The Mars-500 mock-up features the cramped personal quarters that would be an inevitable part of a real craft. Each cosmonaut has a narrow bed, some small shelves, a desk and a wardrobe. There is no shower - instead, the cosmonauts clean themselves in a heat chamber like a sauna, and use napkins to scrape off the dirt. Scientists here are keen to stress, however, that the Mars-500 craft is not a prison and that if a crew member wants to leave they can do so. It also may be the case that doctors recommend a person leaves based on their medical data, or if the state of the facility drops to a level where it is affecting health and safety.

However, ultimately the institute does want people who can last the full 500 days - which means it takes a special kind of person to volunteer. They are looking for highly-motivated people to form a team which will include a physician, a biologist, an IT specialist and engineer.

'One organism, one body'

Prime Minister Viktor Zubkov and the head of the Federal Space Agency, Anatoly Perminov listen to a presentation
"The government wants to be on the safe side; it wants to know what technologies we have"
Anatoly Grigoriev, director of the Institute of Biomedical Problems

Sergei Ryazansky is a young cosmonaut who works at the Institute of Biomedical Problems. He has not yet been into space, but has been in the simulation - and would like to be one of the first to put his name forward for a real mission to Mars. "Training of crew members - especially their personal and psychological training - must be at a really high level," he said.

In the Autumn we had a technical crew that I commanded for two weeks. We were testing all the equipment of the module. One day I saw one guy not acting like usual. He was missing his girlfriend. "It is really important to see such things and help; to give him work to keep him busy. The only way to survive such an extreme flight will be working as one organism, one body; helping each other, discussing everything." To make the training exercise more realistic, the designers have brought in a time delay. Because it can take around 20 minutes for a message to travel from Mars to Earth, it takes this amount of time in the simulation. This means there can be no real-time conversations with friends and family - and that, in moments of crisis, the crew will have to make crucial decisions themselves. Meanwhile, the cosmonauts will also have to deal with the impact of prolonged weightlessness on the human body. Inesa Koslovska from the department of Sensory, Motor and Physiology and Countermeasures has been tracking what happens when people spend long periods away from gravity.

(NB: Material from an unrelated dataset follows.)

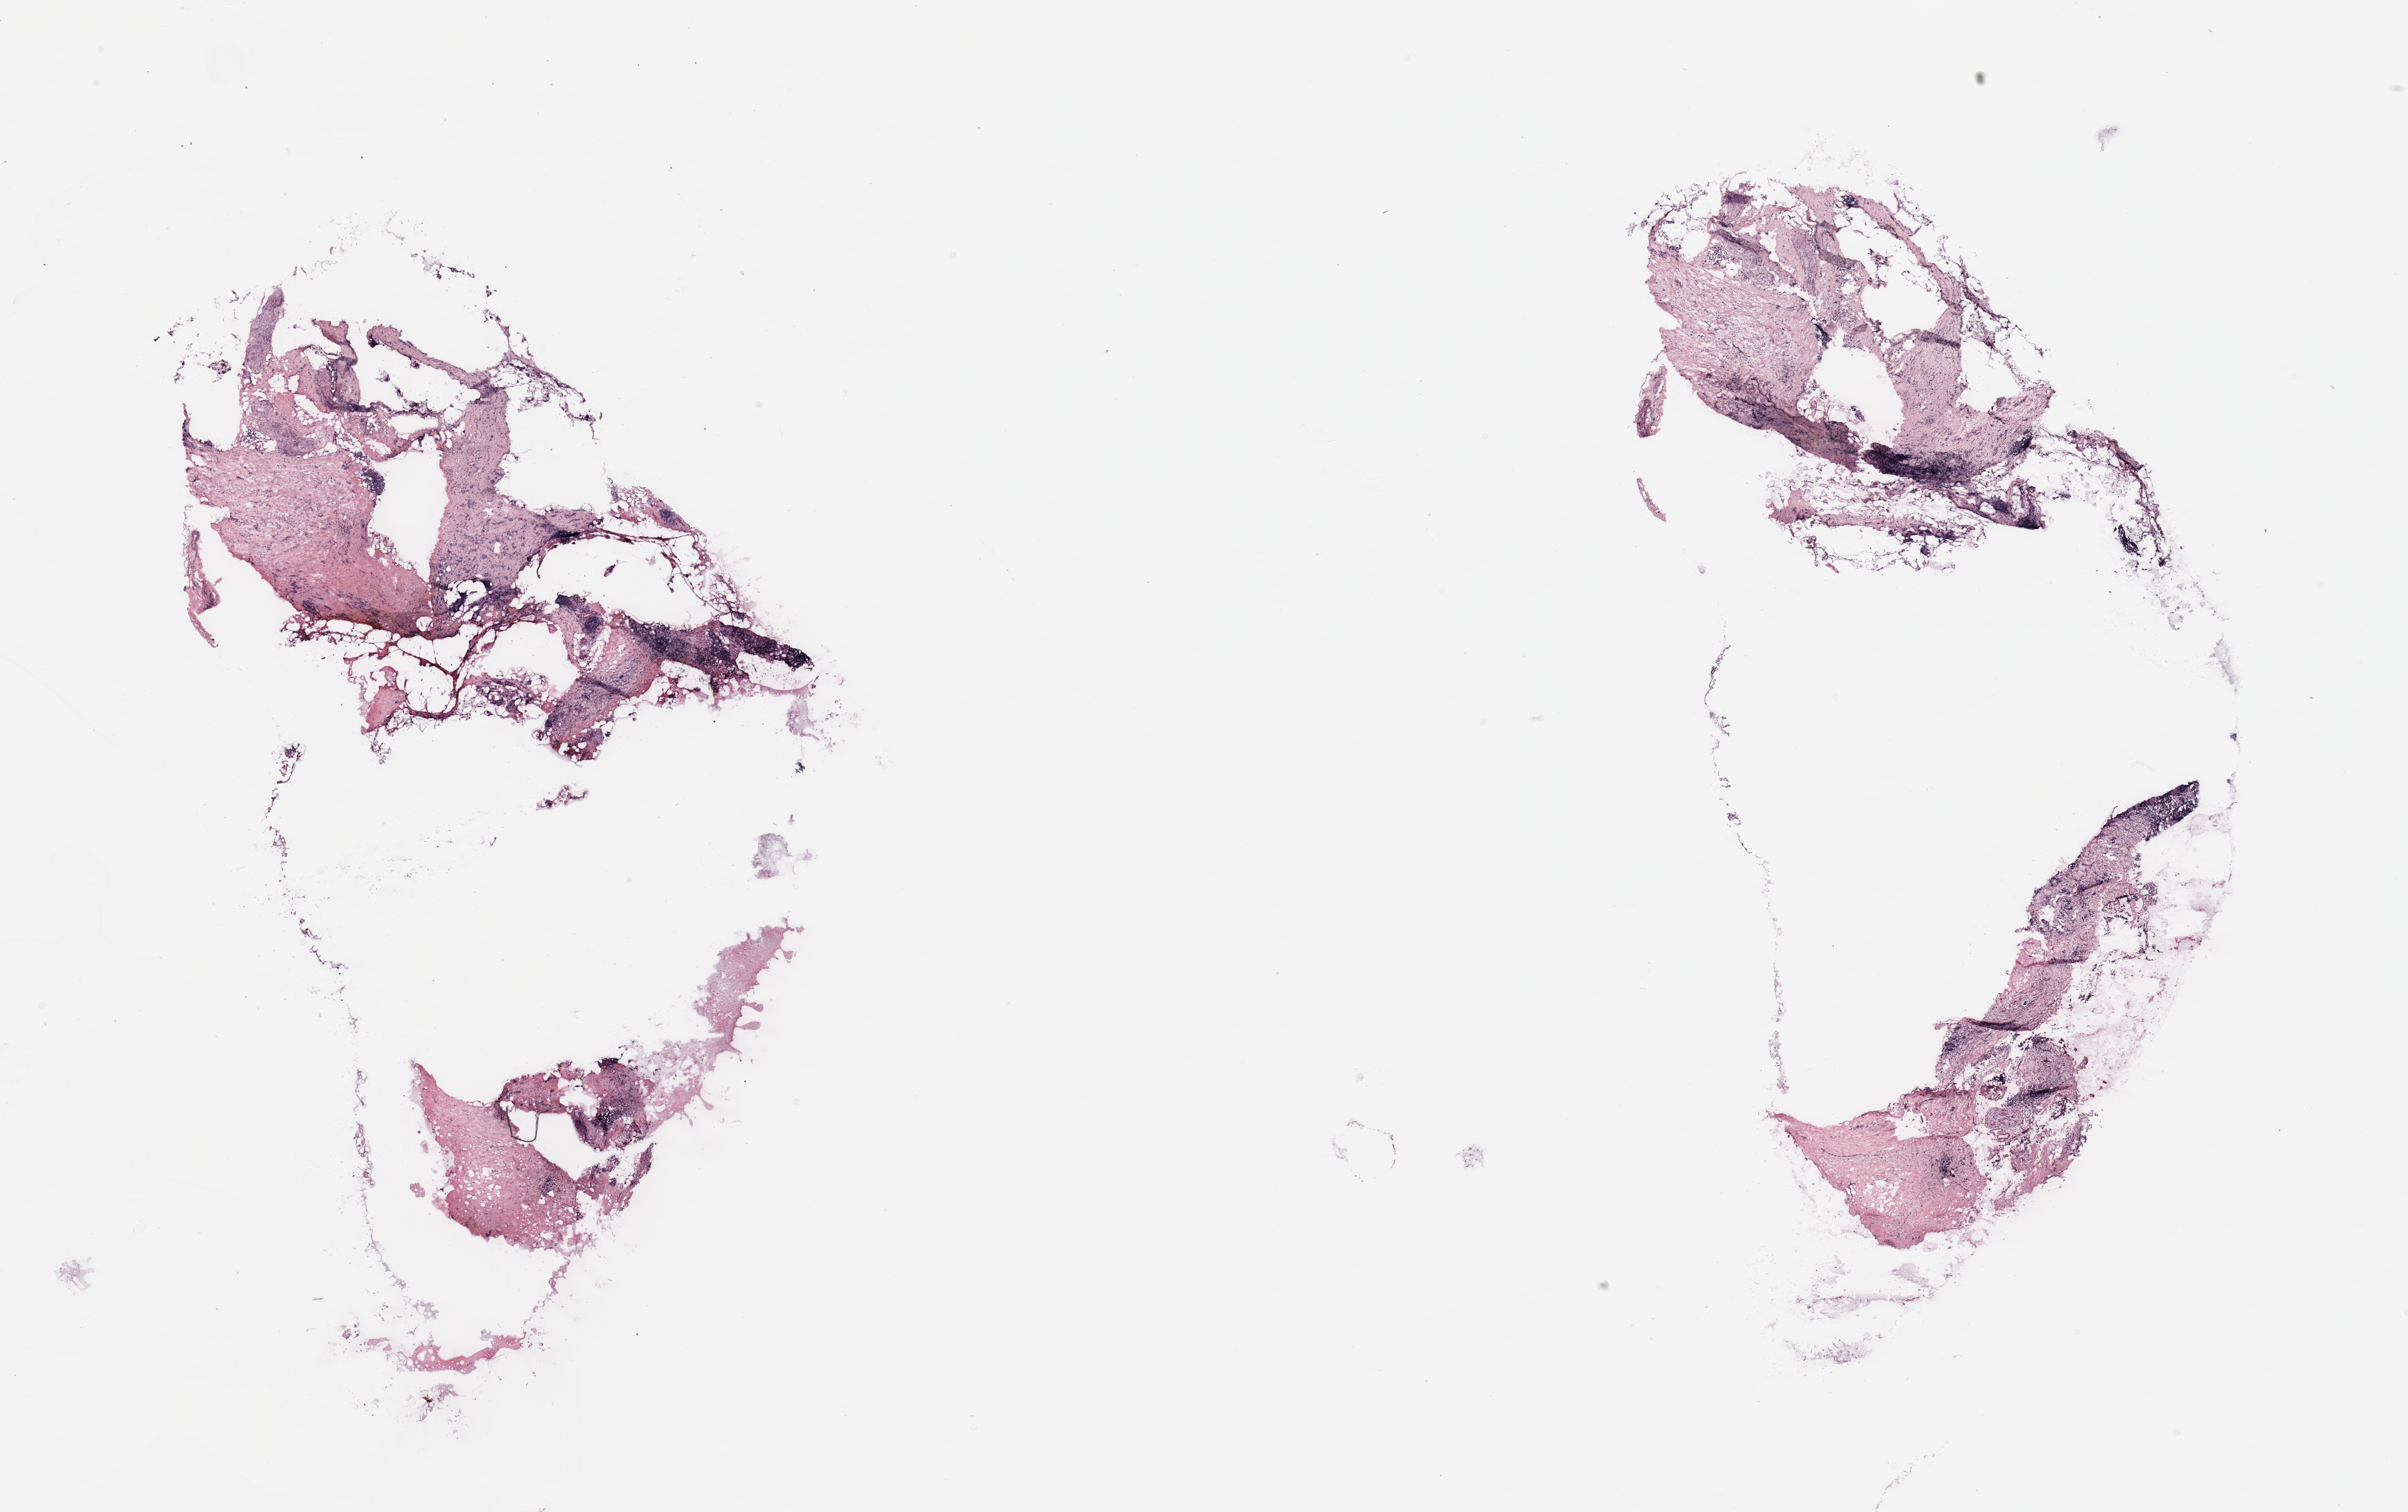
H&E whole-slide image — low-resolution overview of the scanned area, about 28.5 x 17.9 mm (from a 20x scan), breast, tissue type not recorded.
Patient diagnosis (cohort enrolment): breast cancer (breast).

"Muscles immediately start to deteriorate" she says. This is followed by changes in cardio-vascular function and all metabolic processes, she says. "Then our bones start to deteriorate, because they get their signals from the muscles," she adds. In space all of this would not matter - but as soon as the cosmonauts returned to Earth, they would be so weak they would not be able to stand.

First step

Russian Proton-M rocket blasts into space at Kazakhstan's Baikonur cosmodrome
Russia has continued space launches from bases in Kazakhstan

Dr Koslovska found that the main trigger for these changes is muscular unloading, so she developed a number of counter-measure exercises to allow the cosmonauts to keep muscle tone in space. The most important is a specially-developed treadmill, on which a suit is attached via elastic pulleys. Instead of gravity, the runner has to strain against the tension of the pulleys. "We don't have weight in space - but in this suit, you do," Dr Koslovska says. Of course, Mars-500 remains only the first step - the decision to commit so much time and energy to a Mars mission has not been explicitly backed by the Kremlin. But as Anatoly Grigoriev - director of the Institute of Biomedical Problems - points out, neither has it been discouraged. "The government wants to be on the safe side; it wants to know what technologies we have," he says. "When these factors are gathered, it will be easier to convince taxpayers at large that there is a possibility of success for such a mission. The time has come now when the knowledge has been gathered. The mission can be undertaken with a possibility of success."